▶ _Instructions for the task_
Reproduce word for word, from the entries below, the line with "- Multi-platform support", the line with "### Container Images", and every line between them, and nothing more.

▶ _Material provided_
----------

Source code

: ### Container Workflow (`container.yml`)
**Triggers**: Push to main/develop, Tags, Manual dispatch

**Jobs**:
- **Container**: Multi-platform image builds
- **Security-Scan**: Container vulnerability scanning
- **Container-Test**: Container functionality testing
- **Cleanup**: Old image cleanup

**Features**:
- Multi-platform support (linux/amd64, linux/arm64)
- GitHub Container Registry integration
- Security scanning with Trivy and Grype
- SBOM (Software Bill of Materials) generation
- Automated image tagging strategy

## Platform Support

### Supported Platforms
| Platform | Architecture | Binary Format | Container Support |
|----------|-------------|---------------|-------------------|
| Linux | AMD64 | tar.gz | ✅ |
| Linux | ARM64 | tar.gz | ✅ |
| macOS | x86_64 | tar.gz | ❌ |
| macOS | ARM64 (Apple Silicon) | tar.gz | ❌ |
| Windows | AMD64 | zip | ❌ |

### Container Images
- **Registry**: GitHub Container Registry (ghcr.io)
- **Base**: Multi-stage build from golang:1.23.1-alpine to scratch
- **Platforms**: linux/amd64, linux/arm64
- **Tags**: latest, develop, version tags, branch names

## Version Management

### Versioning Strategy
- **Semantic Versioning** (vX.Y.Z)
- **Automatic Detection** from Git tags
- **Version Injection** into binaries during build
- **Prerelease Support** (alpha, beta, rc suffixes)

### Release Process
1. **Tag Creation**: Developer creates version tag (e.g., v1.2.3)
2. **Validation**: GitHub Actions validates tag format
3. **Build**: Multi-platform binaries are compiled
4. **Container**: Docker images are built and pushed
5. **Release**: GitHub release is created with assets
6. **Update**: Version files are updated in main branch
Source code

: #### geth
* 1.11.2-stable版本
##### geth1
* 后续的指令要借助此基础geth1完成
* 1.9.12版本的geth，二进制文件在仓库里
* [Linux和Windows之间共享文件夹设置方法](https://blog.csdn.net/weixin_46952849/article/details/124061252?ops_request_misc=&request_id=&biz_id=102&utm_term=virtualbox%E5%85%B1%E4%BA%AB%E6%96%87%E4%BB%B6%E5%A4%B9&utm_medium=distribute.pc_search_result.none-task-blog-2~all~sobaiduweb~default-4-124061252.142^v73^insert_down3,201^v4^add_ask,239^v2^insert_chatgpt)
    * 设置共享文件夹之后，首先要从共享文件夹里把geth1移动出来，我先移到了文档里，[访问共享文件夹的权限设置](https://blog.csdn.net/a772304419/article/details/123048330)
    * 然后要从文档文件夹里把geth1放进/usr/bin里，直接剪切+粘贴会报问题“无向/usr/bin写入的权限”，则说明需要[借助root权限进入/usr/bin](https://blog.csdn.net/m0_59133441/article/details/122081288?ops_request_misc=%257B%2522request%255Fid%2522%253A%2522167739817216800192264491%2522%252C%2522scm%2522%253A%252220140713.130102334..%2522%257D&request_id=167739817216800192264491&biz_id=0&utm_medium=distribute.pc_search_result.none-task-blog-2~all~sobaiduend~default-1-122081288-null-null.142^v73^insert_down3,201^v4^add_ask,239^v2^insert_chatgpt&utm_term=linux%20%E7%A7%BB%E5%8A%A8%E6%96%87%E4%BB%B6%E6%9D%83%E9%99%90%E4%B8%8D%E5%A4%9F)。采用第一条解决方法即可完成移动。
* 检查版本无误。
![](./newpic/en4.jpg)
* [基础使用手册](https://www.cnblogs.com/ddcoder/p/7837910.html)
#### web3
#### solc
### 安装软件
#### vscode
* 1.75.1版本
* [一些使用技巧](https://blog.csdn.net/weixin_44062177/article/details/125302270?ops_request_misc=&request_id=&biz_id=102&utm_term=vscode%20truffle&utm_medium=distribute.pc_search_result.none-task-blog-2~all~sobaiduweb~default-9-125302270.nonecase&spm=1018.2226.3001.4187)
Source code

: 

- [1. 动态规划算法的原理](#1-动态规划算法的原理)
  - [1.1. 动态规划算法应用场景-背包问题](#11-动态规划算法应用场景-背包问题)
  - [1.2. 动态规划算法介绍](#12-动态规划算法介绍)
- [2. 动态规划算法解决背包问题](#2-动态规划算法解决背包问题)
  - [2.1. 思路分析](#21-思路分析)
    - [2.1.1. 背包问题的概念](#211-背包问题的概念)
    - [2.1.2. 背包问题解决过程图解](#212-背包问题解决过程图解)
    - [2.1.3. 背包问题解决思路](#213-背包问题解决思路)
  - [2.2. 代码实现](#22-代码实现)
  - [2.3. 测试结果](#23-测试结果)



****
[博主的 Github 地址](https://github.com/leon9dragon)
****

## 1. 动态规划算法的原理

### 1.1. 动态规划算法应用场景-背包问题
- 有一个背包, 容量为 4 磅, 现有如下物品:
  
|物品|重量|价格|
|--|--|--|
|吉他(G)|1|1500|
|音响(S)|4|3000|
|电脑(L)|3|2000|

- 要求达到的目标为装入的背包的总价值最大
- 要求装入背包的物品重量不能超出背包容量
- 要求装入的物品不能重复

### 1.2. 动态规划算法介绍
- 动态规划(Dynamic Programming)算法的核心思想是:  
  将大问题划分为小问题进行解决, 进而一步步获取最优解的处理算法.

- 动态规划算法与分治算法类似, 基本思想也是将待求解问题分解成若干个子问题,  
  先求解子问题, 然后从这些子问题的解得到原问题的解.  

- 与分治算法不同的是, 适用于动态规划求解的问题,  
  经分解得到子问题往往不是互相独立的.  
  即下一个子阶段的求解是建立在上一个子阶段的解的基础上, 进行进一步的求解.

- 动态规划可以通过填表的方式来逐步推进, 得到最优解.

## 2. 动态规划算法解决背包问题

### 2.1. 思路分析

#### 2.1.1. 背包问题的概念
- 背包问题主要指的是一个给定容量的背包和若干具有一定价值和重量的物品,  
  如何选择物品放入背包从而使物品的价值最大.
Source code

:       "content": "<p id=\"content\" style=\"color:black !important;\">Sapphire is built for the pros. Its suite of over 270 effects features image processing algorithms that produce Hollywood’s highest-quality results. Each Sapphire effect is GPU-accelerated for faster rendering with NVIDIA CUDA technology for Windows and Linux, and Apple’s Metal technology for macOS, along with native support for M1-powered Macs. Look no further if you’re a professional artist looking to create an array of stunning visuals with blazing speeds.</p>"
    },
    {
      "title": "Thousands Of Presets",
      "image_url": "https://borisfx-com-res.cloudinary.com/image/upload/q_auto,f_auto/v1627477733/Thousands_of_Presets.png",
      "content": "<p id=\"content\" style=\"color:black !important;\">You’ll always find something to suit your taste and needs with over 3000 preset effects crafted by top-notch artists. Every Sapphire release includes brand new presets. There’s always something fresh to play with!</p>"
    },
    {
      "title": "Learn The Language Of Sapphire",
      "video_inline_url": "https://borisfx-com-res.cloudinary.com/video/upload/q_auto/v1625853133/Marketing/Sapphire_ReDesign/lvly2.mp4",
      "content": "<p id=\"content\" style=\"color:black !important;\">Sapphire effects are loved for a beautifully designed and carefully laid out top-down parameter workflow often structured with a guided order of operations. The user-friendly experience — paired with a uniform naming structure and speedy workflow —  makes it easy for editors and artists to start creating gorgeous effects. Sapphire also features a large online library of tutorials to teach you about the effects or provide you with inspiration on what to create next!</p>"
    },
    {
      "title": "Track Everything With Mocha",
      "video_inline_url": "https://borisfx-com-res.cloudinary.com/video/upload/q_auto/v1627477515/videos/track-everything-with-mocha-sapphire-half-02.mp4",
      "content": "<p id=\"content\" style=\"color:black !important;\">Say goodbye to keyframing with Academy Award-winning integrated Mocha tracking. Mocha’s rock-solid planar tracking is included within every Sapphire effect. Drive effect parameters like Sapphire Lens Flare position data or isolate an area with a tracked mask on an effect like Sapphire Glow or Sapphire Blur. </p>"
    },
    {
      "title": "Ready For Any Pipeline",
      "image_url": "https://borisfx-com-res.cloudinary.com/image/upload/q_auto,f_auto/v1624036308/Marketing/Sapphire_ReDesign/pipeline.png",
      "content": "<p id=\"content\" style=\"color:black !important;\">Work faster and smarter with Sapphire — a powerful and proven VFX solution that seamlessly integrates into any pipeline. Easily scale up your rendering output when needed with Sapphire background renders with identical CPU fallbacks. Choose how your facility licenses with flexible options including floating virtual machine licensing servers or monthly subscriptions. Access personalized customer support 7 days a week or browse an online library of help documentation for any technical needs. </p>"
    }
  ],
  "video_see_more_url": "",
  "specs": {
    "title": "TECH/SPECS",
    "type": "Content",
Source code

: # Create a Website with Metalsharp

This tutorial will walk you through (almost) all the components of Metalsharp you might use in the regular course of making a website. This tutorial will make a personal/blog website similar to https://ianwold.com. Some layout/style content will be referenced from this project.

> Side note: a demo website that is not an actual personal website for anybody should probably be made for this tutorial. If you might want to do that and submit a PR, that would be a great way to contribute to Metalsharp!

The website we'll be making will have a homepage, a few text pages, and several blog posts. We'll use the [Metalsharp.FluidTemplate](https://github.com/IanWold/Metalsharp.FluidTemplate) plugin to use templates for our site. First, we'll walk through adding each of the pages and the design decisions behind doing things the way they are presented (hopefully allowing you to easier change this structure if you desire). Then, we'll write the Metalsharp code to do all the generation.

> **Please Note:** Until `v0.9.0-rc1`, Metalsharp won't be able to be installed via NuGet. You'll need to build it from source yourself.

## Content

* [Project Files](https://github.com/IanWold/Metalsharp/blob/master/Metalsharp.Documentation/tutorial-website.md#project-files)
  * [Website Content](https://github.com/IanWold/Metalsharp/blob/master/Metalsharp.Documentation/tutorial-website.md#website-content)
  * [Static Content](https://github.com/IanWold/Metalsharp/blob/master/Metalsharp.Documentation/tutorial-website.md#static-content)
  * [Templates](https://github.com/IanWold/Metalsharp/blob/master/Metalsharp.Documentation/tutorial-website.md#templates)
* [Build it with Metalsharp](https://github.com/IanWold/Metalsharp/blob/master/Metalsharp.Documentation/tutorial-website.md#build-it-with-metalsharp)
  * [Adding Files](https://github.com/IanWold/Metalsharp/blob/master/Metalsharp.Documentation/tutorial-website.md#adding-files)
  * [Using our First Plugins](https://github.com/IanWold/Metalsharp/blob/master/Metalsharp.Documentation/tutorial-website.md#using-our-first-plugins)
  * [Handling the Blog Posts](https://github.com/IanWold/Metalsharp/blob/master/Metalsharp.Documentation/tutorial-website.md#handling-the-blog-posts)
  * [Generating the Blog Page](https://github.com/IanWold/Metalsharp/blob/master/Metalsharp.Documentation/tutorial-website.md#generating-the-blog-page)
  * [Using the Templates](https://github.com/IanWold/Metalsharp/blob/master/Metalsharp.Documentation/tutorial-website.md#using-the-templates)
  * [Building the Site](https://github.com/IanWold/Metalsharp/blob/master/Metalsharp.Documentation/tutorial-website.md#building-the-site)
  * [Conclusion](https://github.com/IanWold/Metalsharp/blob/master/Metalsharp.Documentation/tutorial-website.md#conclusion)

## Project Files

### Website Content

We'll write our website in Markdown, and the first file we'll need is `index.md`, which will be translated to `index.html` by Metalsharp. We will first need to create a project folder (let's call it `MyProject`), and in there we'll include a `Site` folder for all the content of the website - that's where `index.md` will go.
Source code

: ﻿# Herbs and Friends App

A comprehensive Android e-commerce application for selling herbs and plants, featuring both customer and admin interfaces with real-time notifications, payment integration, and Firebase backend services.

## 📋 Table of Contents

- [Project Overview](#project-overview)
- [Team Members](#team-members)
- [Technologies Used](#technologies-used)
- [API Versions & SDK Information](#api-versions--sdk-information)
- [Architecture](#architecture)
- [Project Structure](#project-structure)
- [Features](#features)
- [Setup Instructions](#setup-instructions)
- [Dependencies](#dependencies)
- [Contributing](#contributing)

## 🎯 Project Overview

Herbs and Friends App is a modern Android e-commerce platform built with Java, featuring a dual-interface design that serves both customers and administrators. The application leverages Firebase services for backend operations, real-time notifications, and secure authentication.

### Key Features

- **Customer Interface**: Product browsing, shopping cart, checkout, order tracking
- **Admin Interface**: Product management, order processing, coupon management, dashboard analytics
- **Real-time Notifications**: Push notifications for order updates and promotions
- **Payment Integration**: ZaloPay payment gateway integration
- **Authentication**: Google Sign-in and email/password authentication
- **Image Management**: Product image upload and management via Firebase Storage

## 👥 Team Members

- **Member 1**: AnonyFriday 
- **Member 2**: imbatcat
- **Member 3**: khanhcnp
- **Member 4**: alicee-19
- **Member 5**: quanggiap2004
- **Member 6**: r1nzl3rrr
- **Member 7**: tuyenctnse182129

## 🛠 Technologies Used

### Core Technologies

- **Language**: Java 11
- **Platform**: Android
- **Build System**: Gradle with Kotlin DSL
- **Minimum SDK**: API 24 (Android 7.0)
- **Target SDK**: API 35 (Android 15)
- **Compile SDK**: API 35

----------

▶ _Response_
- Multi-platform support (linux/amd64, linux/arm64)
- GitHub Container Registry integration
- Security scanning with Trivy and Grype
- SBOM (Software Bill of Materials) generation
- Automated image tagging strategy

## Platform Support

### Supported Platforms
| Platform | Architecture | Binary Format | Container Support |
|----------|-------------|---------------|-------------------|
| Linux | AMD64 | tar.gz | ✅ |
| Linux | ARM64 | tar.gz | ✅ |
| macOS | x86_64 | tar.gz | ❌ |
| macOS | ARM64 (Apple Silicon) | tar.gz | ❌ |
| Windows | AMD64 | zip | ❌ |

### Container Images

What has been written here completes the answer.